JAKARTA, RADARTASIK.COM — Ada makna dibalik pemanggilan 559 perwira Polri ke Istana tanpa tongkat komando dan ajudan oleh Presiden Jokowi.
Emrus Sihombing, seorang pakar komunikasi menilai Presiden Joko Widodo (Jokowi) menunjukan cara sederhana namun apik saat memanggil 559 perwira Polri ke Istana tanpa tongkat komando dan ajudan, Jumat 14 Oktober 2022.
Pemanggilan 559 perwira Polri ke Istana tanpa tongkat komando dan ajudan dari tingkat Kapolda dan Kapolres itu, kata Emrus Sihombing, menunjukan rasa sayang Presiden Jokowi terhadap Korps Bhayangkara. Tanpa embel-embel simbol, tongkat komando, apalagi pengawalan melekat.
"Cara Presiden Jokowi ini tak lazim, sederhana, tapi maknanya begitu mendalam. Presiden Jokowi mampu menyampaikan pesan yang begitu kuat; Jangan ada disparitas antara atasan dan bawahan, begitu pula Polri kepada rakyat, jangan ada jarak," tutur Emrus Sihombing kepada Disway.id Jumat 14 Oktober 2022.
Menurut Emrus Sihombing, pola yang dibangun Presiden Jokowi tanpa simbol, tanpa tongkat komando, tanpa handphone, sampai mananggalkan ajudan dan pengawal, memberikan cermin agar Polri kembali pada marwahnya sebagai pelayan, pengayom dan pelindung rakyat.
Ada tiga hal yang menjadi poin penting dari komunikasi yang dibangun Presiden Jokowi dari keputusannya memanggil 559 perwira Polri ke Istana tanpa tongkat komando dan ajudan.
Pertama, kata Emrus Sihombing, Polri diminta solid menjaga keutuhan korps-nya. Kedua, menjaga kredibilitas dan integritas Polri, dan ketiga, membangun kembali kepercayaan publik terhadap institusi Polri.

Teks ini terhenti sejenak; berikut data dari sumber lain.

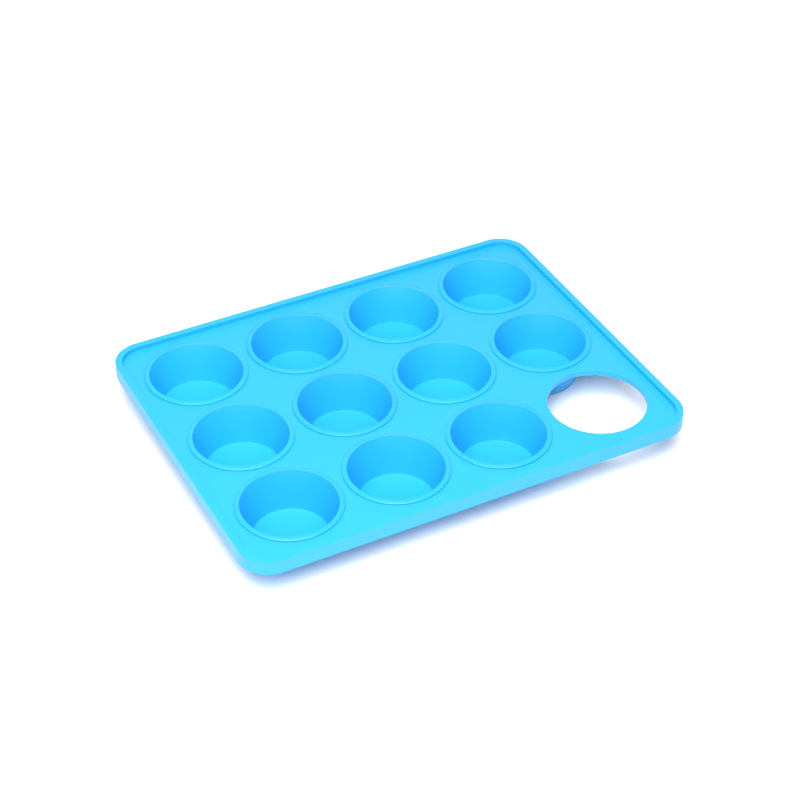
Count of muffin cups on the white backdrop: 11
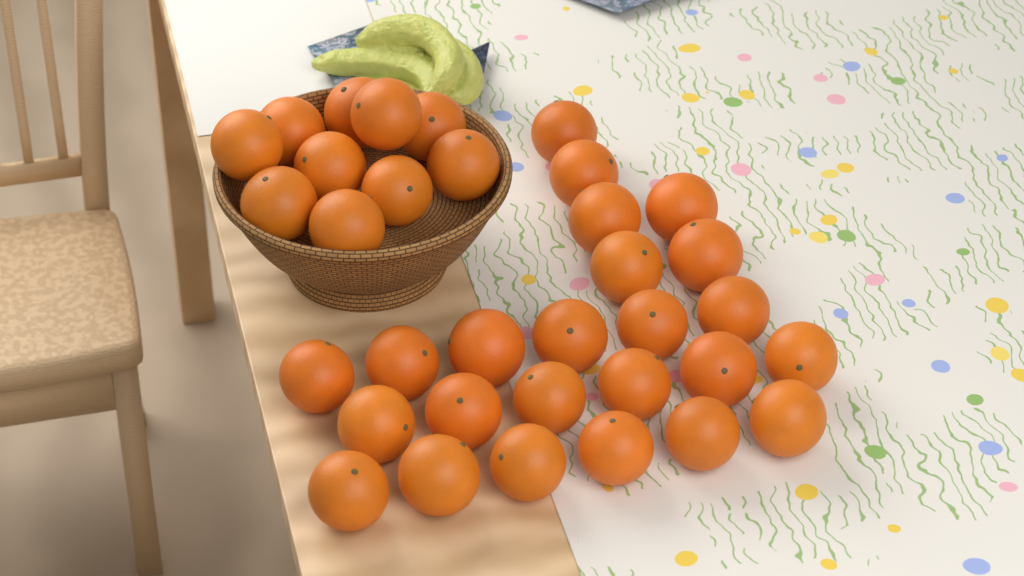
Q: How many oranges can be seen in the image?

"Terlepas dari citra Polri yang kini dihantam sejumlah skandal, dari dari kasus judi online, kasus FS dilanjutkan kasus narkoba yang diduga menyeret Kapolda Jawa Timur, saya menilai masih banyak polisi yang sederhana, dan bekerja sesuai treknya. Polisi juga manusia lho, tapi jangan pula kita menuding karena satu dua oknum, lalu semuanya dicap rata," kata Emrus Sihombing.
Masih berkaitan dengan pemanggilan 559 perwira Polri ke Istana, menurut Emrus Sihombing, melihat ada budaya baru yang sedang dibangun Presiden Jokowi di lingaran Polri.

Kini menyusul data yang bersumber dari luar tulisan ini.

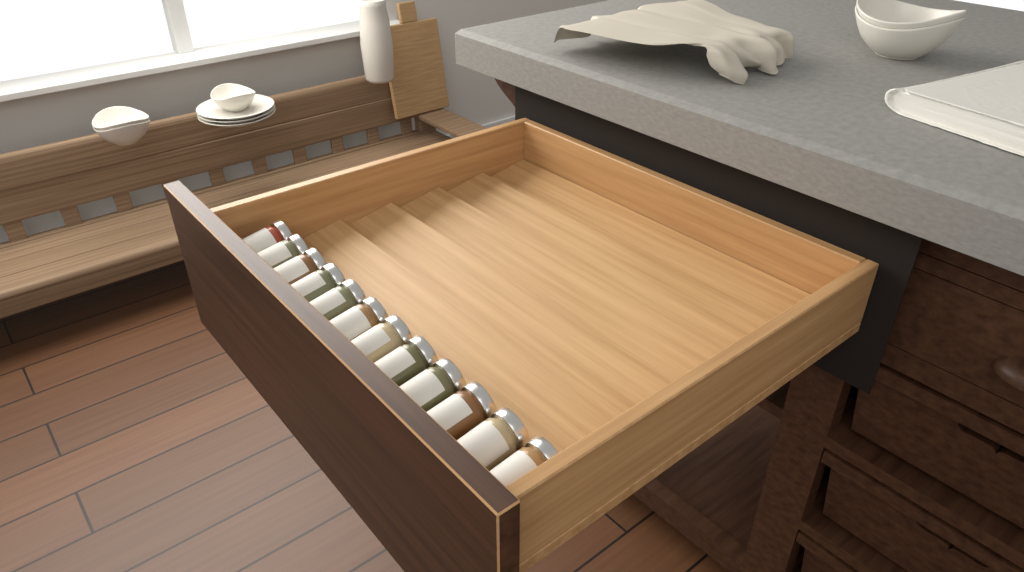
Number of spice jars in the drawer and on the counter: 12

"Belum pernah dalam sejarah perwira polisi itu dipanggil ke Istana Negara secara bersamaan. Jokowi mengajak ayo kita kerja untuk bangsa ini. Fokus pada tujuan, jangan berjarak, agar polisi makin dicintai rakyat," ujar Emrus Sihombing.
Soal persepsi yang muncul di jagat media sosial bahwa Preden Jokowi sedang memperlihatkan siapa sebenarnya jenderal tertinggi di hadapan 559 perwira itu, menurut Emrus, persepsi itu tidak salah juga tidak benar.
"Itu persepsi, ya silahkan saja. Di alam demokrasi, diperkenankan memberikan argumen dan penilaian secara konstruktif. Tapi, yang perlu diteladani dari cara Presiden ini cuma satu; tongkat komando dan simbol bukan hal istimewa bagi rakyat jika tidak manfaat untuk bangsa," jelas Emrus Sihombing.
Staf pengajar di Universitas Pelita Harapan (UPH) itu menilai gaya komunikasi Presiden Jokowi selama ini tidak memiliki karakter adigang, adigung, dan adiguna yang mengandalkan dan menyombongkan kelebihan sebagai kepala negara.
"Kekuasaan yang dimiliki Jokowi itu legal. Tapi dimanfaatkan sebaik mungkin untuk membangun bangsa ini. Dengan cara apa? ya bekerja dan mendengarkan harapan. Simpel dan hasilnya top. Jujur saya harus memuji dengan kesederhanaannya," tutur Emrus lewat sambungan telepon.
"Kalau cuma sekadar menunjukan kekuatan dan kekuasaannya, saya yakin 559 perwira itu disuruh lari keliling Istana Negara juga mau. Tapi Jokowi bukan tipe seperti itu. Anda bisa lihat saat dirinya ke Papua. Makan jagung tanpa dilayani. Cermin bahwa Jokowi adalah kita," puji Emrus Sihombing.